Лоранс хотелось бы думать, что Жан-Шарль прав. Когда она идет в комнату девочек, чтобы поцеловать их перед сном, они скачут на кроватях и, громко хохоча, кувыркаются. Она смеется вместе с ними, подтыкает одеяла. Но не может забыть тоскливого лица Катрин. Что из себя представляет эта Брижит? Даже если она тут и ни при чем, я должна была ею поинтересоваться. Слишком многое я упускаю.
Она возвращается в living-room[12]. Ее отец и Жан-Шарль ведут один из бесконечных споров, повторяющихся каждую среду.
– Ничего подобного, люди не утратили корней, – говорит Жан-Шарль нетерпеливо. – Просто теперь их питает почва всей планеты.
– Они теперь нигде, хотя и повсюду.
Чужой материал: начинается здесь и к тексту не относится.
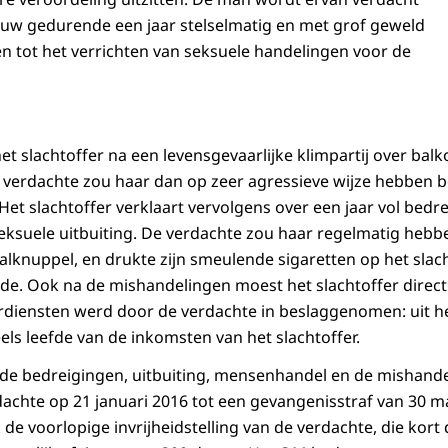
ouw gedurende een jaar stelselmatig en met grof geweld
 tot het verrichten van seksuele handelingen voor de
het slachtoffer na een levensgevaarlijke klimpartij over bal
 verdachte zou haar dan op zeer agressieve wijze hebben be
et slachtoffer verklaart vervolgens over een jaar vol bedr
ksuele uitbuiting. De verdachte zou haar regelmatig hebb
knuppel, en drukte zijn smeulende sigaretten op het slach
leidde. Ook na de mishandelingen moest het slachtoffer dire
diensten werd door de verdachte in beslaggenomen: uit he
ls leefde van de inkomsten van het slachtoffer.
 de bedreigingen, uitbuiting, mensenhandel en de mishan
achte op 21 januari 2016 tot een gevangenisstraf van 30 
de voorlopige invrijheidstelling van de verdachte, die kor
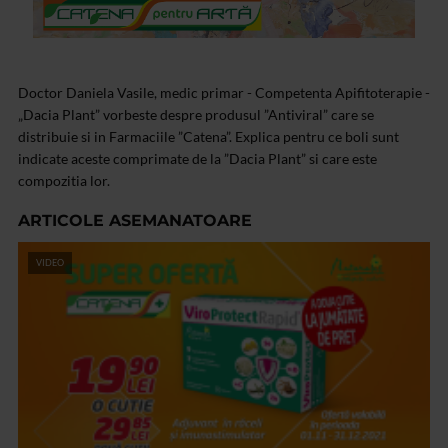
Doctor Daniela Vasile, medic primar - Competenta Apifitoterapie -
„Dacia Plant” vorbeste despre produsul ”Antiviral” care se
distribuie si in Farmaciile ”Catena”. Explica pentru ce boli sunt
indicate aceste comprimate de la ”Dacia Plant” si care este
compozitia lor.
ARTICOLE ASEMANATOARE
VIDEO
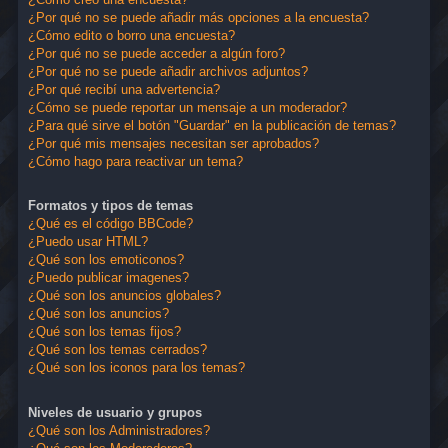
¿Por qué no se puede añadir más opciones a la encuesta?
¿Cómo edito o borro una encuesta?
¿Por qué no se puede acceder a algún foro?
¿Por qué no se puede añadir archivos adjuntos?
¿Por qué recibí una advertencia?
¿Cómo se puede reportar un mensaje a un moderador?
¿Para qué sirve el botón "Guardar" en la publicación de temas?
¿Por qué mis mensajes necesitan ser aprobados?
¿Cómo hago para reactivar un tema?
Formatos y tipos de temas
¿Qué es el código BBCode?
¿Puedo usar HTML?
¿Qué son los emoticonos?
¿Puedo publicar imagenes?
¿Qué son los anuncios globales?
¿Qué son los anuncios?
¿Qué son los temas fijos?
¿Qué son los temas cerrados?
¿Qué son los iconos para los temas?
Niveles de usuario y grupos
¿Qué son los Administradores?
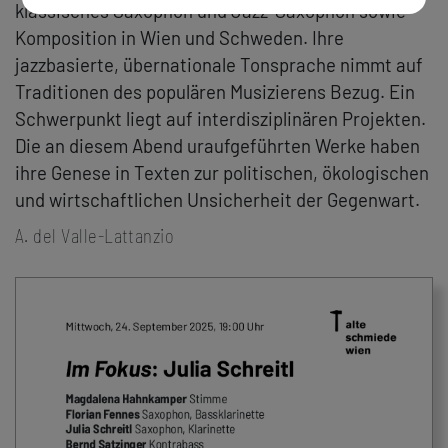
klassisches Saxophon und Jazz-Saxophon sowie
Komposition in Wien und Schweden. Ihre
jazzbasierte, übernationale Tonsprache nimmt auf
Traditionen des populären Musizierens Bezug. Ein
Schwerpunkt liegt auf interdisziplinären Projekten.
Die an diesem Abend uraufgeführten Werke haben
ihre Genese in Texten zur politischen, ökologischen
und wirtschaftlichen Unsicherheit der Gegenwart.
A. del Valle-Lattanzio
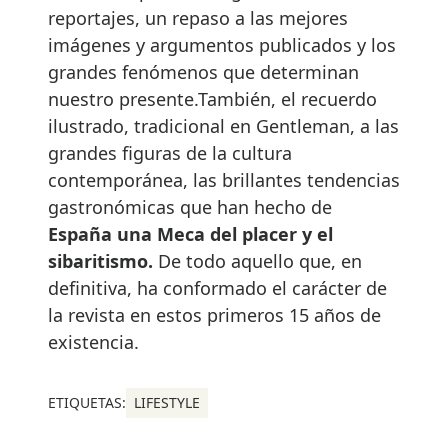
reportajes, un repaso a las mejores
imágenes y argumentos publicados y los
grandes fenómenos que determinan
nuestro presente.También, el recuerdo
ilustrado, tradicional en Gentleman, a las
grandes figuras de la cultura
contemporánea, las brillantes tendencias
gastronómicas que han hecho de
España una Meca del placer y el
sibaritismo.
De todo aquello que, en
definitiva, ha conformado el carácter de
la revista en estos primeros 15 años de
existencia.
ETIQUETAS:
LIFESTYLE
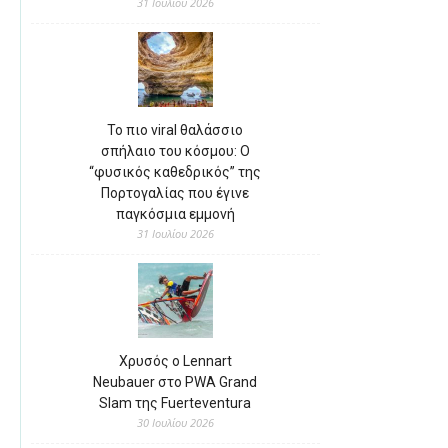
31 Ιουλίου 2026
Το πιο viral θαλάσσιο
σπήλαιο του κόσμου: Ο
“φυσικός καθεδρικός” της
Πορτογαλίας που έγινε
παγκόσμια εμμονή
31 Ιουλίου 2026
Χρυσός ο Lennart
Neubauer στο PWA Grand
Slam της Fuerteventura
30 Ιουλίου 2026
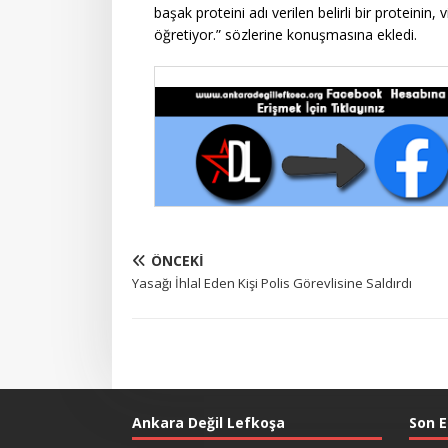
başak proteini adı verilen belirli bir proteinin,
öğretiyor.” sözlerine konuşmasına ekledi.
ÖNCEKI
Yasağı İhlal Eden Kişi Polis Görevlisine Saldırdı
Ankara Değil Lefkoşa
Son E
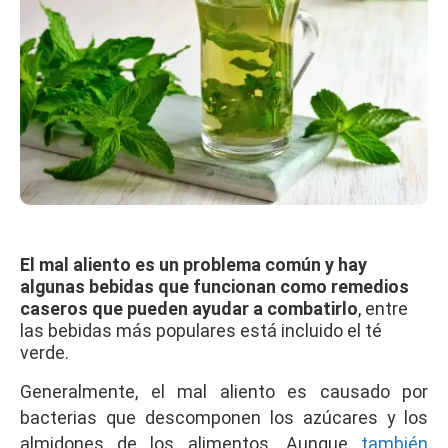
El mal aliento es un problema común y hay
algunas bebidas que funcionan como remedios
caseros que pueden ayudar a combatirlo
, entre
las bebidas más populares está incluido el té
verde.
Generalmente, el mal aliento es causado por
bacterias que descomponen los azúcares y los
almidones de los alimentos. Aunque
también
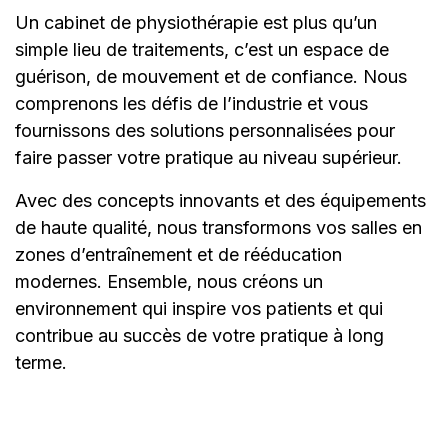
Un cabinet de physiothérapie est plus qu’un
simple lieu de traitements, c’est un espace de
guérison, de mouvement et de confiance. Nous
comprenons les défis de l’industrie et vous
fournissons des solutions personnalisées pour
faire passer votre pratique au niveau supérieur.
Avec des concepts innovants et des équipements
de haute qualité, nous transformons vos salles en
zones d’entraînement et de rééducation
modernes. Ensemble, nous créons un
environnement qui inspire vos patients et qui
contribue au succès de votre pratique à long
terme.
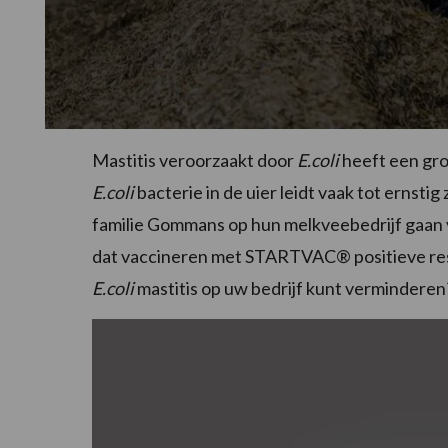
Mastitis veroorzaakt door
E.coli
heeft een gro
E.coli
bacterie in de uier leidt vaak tot ernsti
familie Gommans op hun melkveebedrijf gaan
dat vaccineren met STARTVAC® positieve resu
E.coli
mastitis op uw bedrijf kunt verminderen?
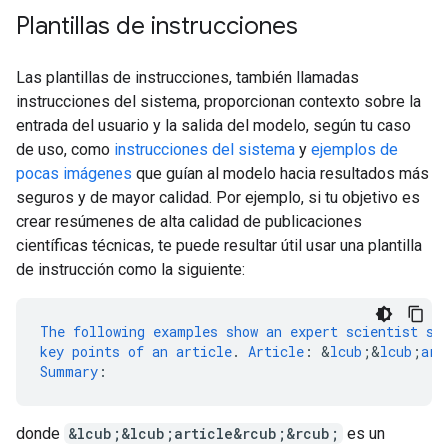
Plantillas de instrucciones
Las plantillas de instrucciones, también llamadas
instrucciones del sistema, proporcionan contexto sobre la
entrada del usuario y la salida del modelo, según tu caso
de uso, como
instrucciones del sistema
y
ejemplos de
pocas imágenes
que guían al modelo hacia resultados más
seguros y de mayor calidad. Por ejemplo, si tu objetivo es
crear resúmenes de alta calidad de publicaciones
científicas técnicas, te puede resultar útil usar una plantilla
de instrucción como la siguiente:
The
following
examples
show
an
expert
scientist
su
key
points
of
an
article
.
Article
:
&
lcub
;
&
lcub
;
art
Summary
:
donde
&lcub;&lcub;article&rcub;&rcub;
es un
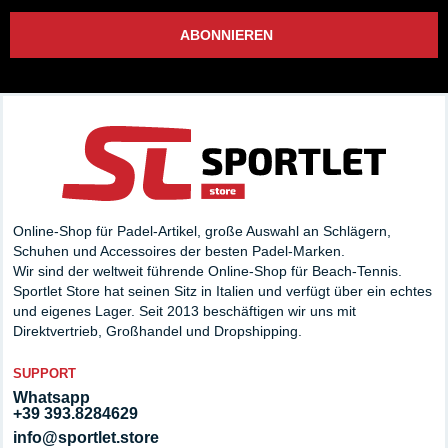
ABONNIEREN
Online-Shop für Padel-Artikel, große Auswahl an Schlägern,
Schuhen und Accessoires der besten Padel-Marken.
Wir sind der weltweit führende Online-Shop für Beach-Tennis.
Sportlet Store hat seinen Sitz in Italien und verfügt über ein echtes
und eigenes Lager. Seit 2013 beschäftigen wir uns mit
Direktvertrieb, Großhandel und Dropshipping.
SUPPORT
Whatsapp
+39 393.8284629
info@sportlet.store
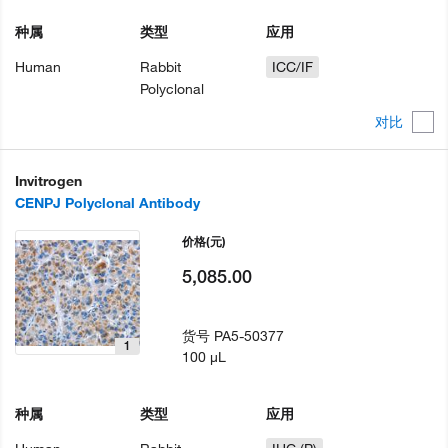
种属
类型
应用
Human
Rabbit
ICC/IF
Polyclonal
对比
Invitrogen
CENPJ Polyclonal Antibody
价格
(元)
5,085.00
货号
PA5-50377
1
100 µL
种属
类型
应用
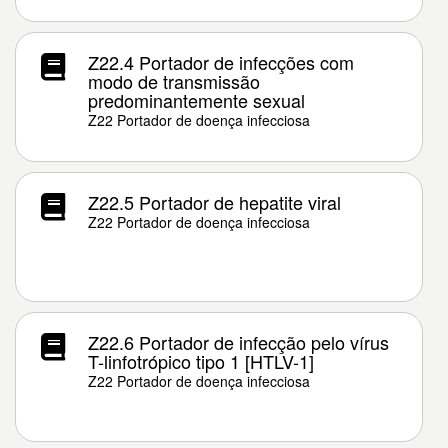
Z22.4 Portador de infecções com
modo de transmissão
predominantemente sexual
Z22 Portador de doença infecciosa
Z22.5 Portador de hepatite viral
Z22 Portador de doença infecciosa
Z22.6 Portador de infecção pelo vírus
T-linfotrópico tipo 1 [HTLV-1]
Z22 Portador de doença infecciosa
Даже путешествия их не радуют.
– Вы хотите, чтобы путешествие стало резкой переменой обстановки. Но земля превратилась в единую страну. Даже кажется странным, что необходимо время, чтобы перенестись из одного места в другое. – Жан-Шарль глядит на Лоранс. – Помнишь наше последнее возвращение из Нью-Йорка? Мы так привыкли к реактивным самолетам, что семь часов пути показались нам вечностью.